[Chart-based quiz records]
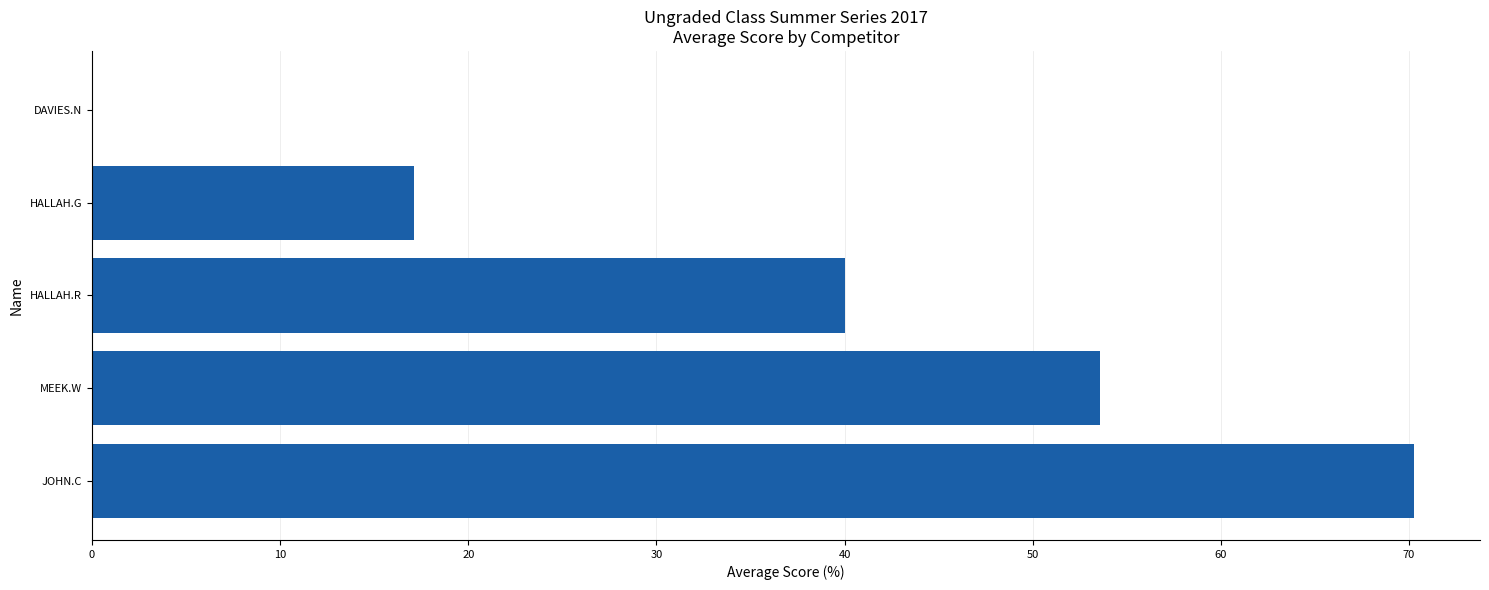

How many values are above zero?

4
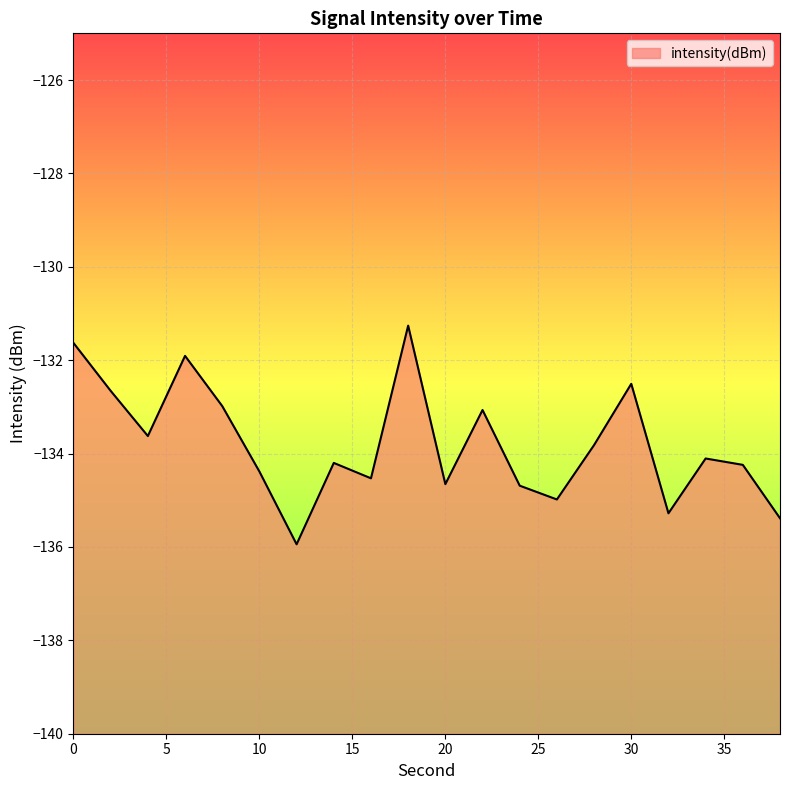

List the labels in order of value, smallest first.

12, 38, 32, 26, 24, 20, 16, 10, 36, 14, 34, 28, 4, 22, 8, 2, 30, 6, 0, 18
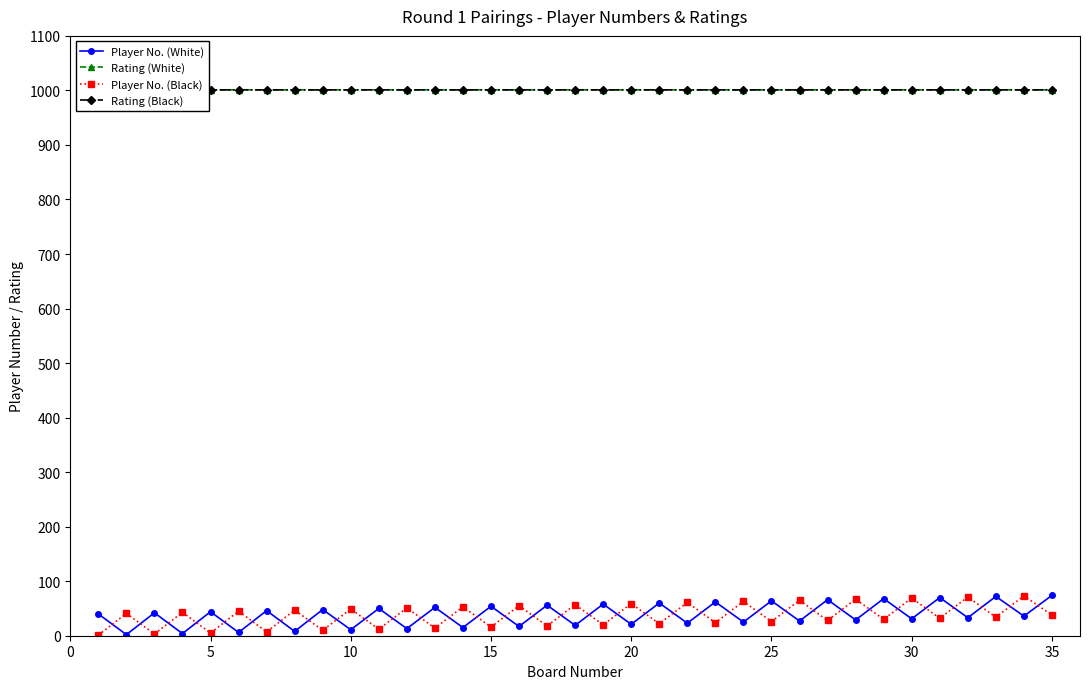

True or false: Player No. (Black) has more than 0 points higher than both neighbors.

True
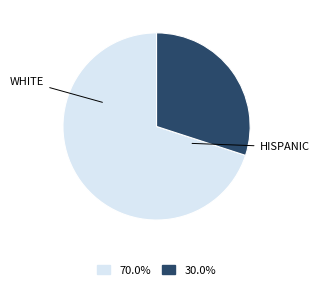

Rank the categories by value from highest to lowest.

WHITE, HISPANIC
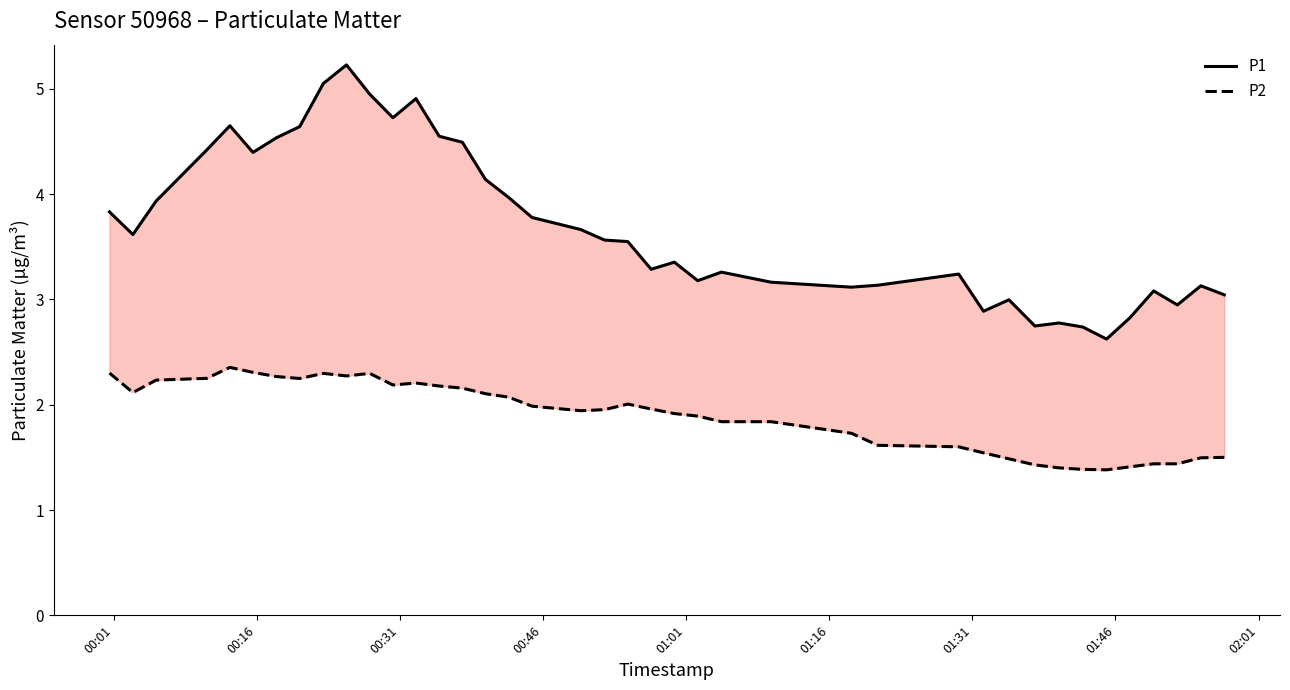

Rank the series by their maximum value, from lowest to highest.

P2, P1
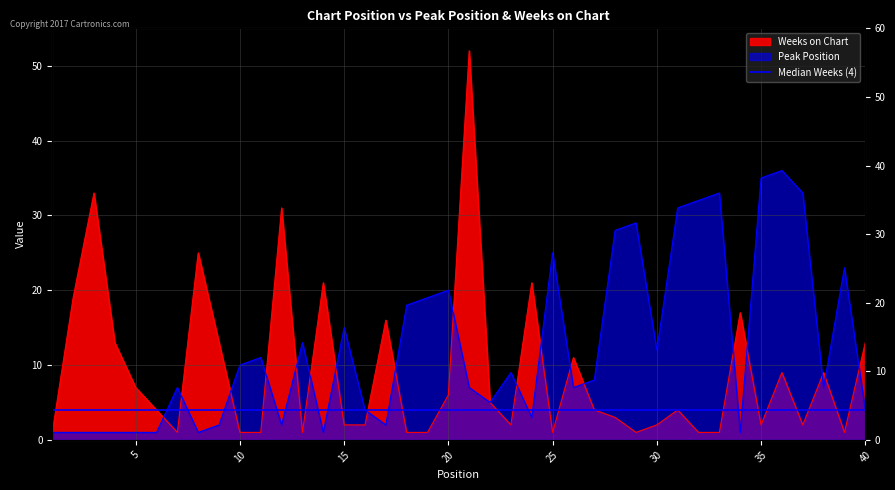

True or false: Peak Position has a value of 18 at 18.

True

_Exercise objective_
Write out every line of text from the records above without any changes, and leave the pictures out.

_Exercise answer_
How many values are above zero?

4

List the labels in order of value, smallest first.

12, 38, 32, 26, 24, 20, 16, 10, 36, 14, 34, 28, 4, 22, 8, 2, 30, 6, 0, 18

True or false: Player No. (Black) has more than 0 points higher than both neighbors.

True

Rank the categories by value from highest to lowest.

WHITE, HISPANIC

Rank the series by their maximum value, from lowest to highest.

P2, P1

True or false: Peak Position has a value of 18 at 18.

True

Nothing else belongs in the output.